Les entrelacs des affaires et de la politique seront d’autant plus difficiles à démêler qu’en ces temps de vaches maigres, les risques de faillite des grandes entreprises s’aggravent, en même temps que montent le spectre du chômage. Début octobre, le FMI a mis en garde les émergents et en particulier la Chine contre les risques d’assèchement du crédit pouvant entraîner des faillites. Il a aussi incité le gouvernement chinois à s’engager dans une stratégie ordonnée de désengagement de l’État de la gestion des groupes endettés et maintenus artificiellement en vie par des injections d’argent public.

Point sur l’intégration des migrants dans la région de Canton.

La province de Canton a souvent été à l’avant-garde de la solution des problèmes socio-économiques. Selon une directive du juillet 2015 des autorités de la province, 13 millions de migrants (soit 5% du total des migrants chinois comptés par le bureau des statistiques en 2015) seront intégrés comme résidents à part entière d’ici 2020.

La réforme leur permettra de bénéficier des services sociaux et de l’accès à l’éducation publique pour leurs enfants.
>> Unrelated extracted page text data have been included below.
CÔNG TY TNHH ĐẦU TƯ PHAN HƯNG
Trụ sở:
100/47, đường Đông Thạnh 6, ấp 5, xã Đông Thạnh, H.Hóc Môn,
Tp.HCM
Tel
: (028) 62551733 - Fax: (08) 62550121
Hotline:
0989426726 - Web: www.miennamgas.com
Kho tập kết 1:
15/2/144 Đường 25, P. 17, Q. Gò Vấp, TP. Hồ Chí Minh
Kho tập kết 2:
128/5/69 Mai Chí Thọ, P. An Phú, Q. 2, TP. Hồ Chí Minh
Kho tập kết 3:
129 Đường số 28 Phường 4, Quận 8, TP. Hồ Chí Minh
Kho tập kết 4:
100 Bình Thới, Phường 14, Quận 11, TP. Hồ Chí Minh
Mais la province compte au total 24 millions de migrants venant d’autres régions de Chine et 10 millions d’autres installés sans permis, devenus des citoyens de seconde zone à l’origine de tensions avec les sédentaires réguliers.
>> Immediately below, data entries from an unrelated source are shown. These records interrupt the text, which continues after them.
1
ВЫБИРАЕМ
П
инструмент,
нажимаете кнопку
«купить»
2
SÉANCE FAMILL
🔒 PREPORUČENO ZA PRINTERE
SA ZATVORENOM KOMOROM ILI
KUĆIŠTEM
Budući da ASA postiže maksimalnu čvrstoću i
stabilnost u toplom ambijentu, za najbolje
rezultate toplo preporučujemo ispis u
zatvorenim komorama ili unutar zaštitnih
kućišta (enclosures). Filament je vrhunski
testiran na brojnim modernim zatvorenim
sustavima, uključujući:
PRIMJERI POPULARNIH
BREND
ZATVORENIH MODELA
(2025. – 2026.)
Selon Peng Hui, directeur adjoint de la sécurité de la province, le processus d’intégration après la suppression du passeport intérieur accélèrera le développement de la rivière des Perles et contribuera à apaiser les tensions entre les différentes catégories de résidents. La réalité est moins claire, dans un contexte où le processus est à plusieurs vitesses.
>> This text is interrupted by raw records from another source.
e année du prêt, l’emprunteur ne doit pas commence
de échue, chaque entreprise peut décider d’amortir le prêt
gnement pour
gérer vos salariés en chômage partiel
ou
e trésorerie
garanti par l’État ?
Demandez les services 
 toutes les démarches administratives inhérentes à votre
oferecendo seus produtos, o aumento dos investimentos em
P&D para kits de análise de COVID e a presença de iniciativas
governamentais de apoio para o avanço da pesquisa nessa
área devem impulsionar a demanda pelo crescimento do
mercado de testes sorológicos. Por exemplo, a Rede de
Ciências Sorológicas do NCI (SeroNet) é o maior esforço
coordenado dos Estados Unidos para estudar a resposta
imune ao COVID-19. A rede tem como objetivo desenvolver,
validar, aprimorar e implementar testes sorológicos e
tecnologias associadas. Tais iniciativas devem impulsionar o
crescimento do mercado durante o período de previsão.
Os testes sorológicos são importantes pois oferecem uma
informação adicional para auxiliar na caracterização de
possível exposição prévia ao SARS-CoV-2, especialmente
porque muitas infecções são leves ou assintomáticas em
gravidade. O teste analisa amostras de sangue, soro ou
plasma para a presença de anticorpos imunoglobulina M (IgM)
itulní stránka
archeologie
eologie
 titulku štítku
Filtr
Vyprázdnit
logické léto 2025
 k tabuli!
Dans la province de Canton, la suppression du Hukou sera graduelle et menée par étapes à des allures différentes selon les niveaux administratifs des villes. Dans les districts et des ensembles urbains de moyenne importance, elle sera assez rapide. Dans les préfectures, l’insertion sera plus lente avec des conditions d’installation plus strictes liées à un emploi stable et à une cotisation sociale depuis au moins 3 ans. Pour les villes plus importantes telles que Dongguan, Zhongshan et Zhuhai, le délai serai de 3 à 5 ans.

Note(s) :

[1Depuis 4 ans, la Banque Centrale a conduit une politique monétaire active accélérée depuis un an, en réduisant 6 fois les taux d’intérêt et 4 fois le taux de réserve obligatoire entre l’automne 2014 et la fin 2015. Le gouvernement a également augmenté ses investissements dans de vastes projets d’infrastructures et allégé les restrictions qui frappent le marché immobilier. Selon Xinhua, cette politique sera poursuivie en 2016.

[2En mars 2015, le bureau national des statistiques avait estimé le nombre des migrants à 268,94 millions.

[3Au cours des 3 premiers trimestres de 2015, la croissance des investissements immobiliers a été voisine de zéro, atteignant ainsi son niveau le plus bas depuis 15 ans, affectant directement les industries vitales du ciment et de l’acier, elles-mêmes criblées de dettes, pouvant être à l’origine de réactions de faillites en chaîne. Alors qu’une politique de long terme avait été décidée pour freiner la hausse des prix immobiliers et réduire les risques d’éclatement de la bulle immobilière, les vents contraires d’une croissance en berne ont poussé les pouvoirs publics à lever les restrictions à l’achat de logements spéculatifs.

[4Le chiffre est une estimation du ministère des finances datant de mars 2015. A cette occasion, le vice-ministre des finances Wang Bao An avait déclaré obsolète le schéma qui faisait dépendre le financement des constructions urbaines de la vente de terres rurales par les administrations locales. Ce commentaire avait accompagné la publication du plan d’urbanisation 2014 – 2020 qui visait à urbaniser 60% de a population chinoise d’ici 2020 (La proportion est de 53,7% en 2015).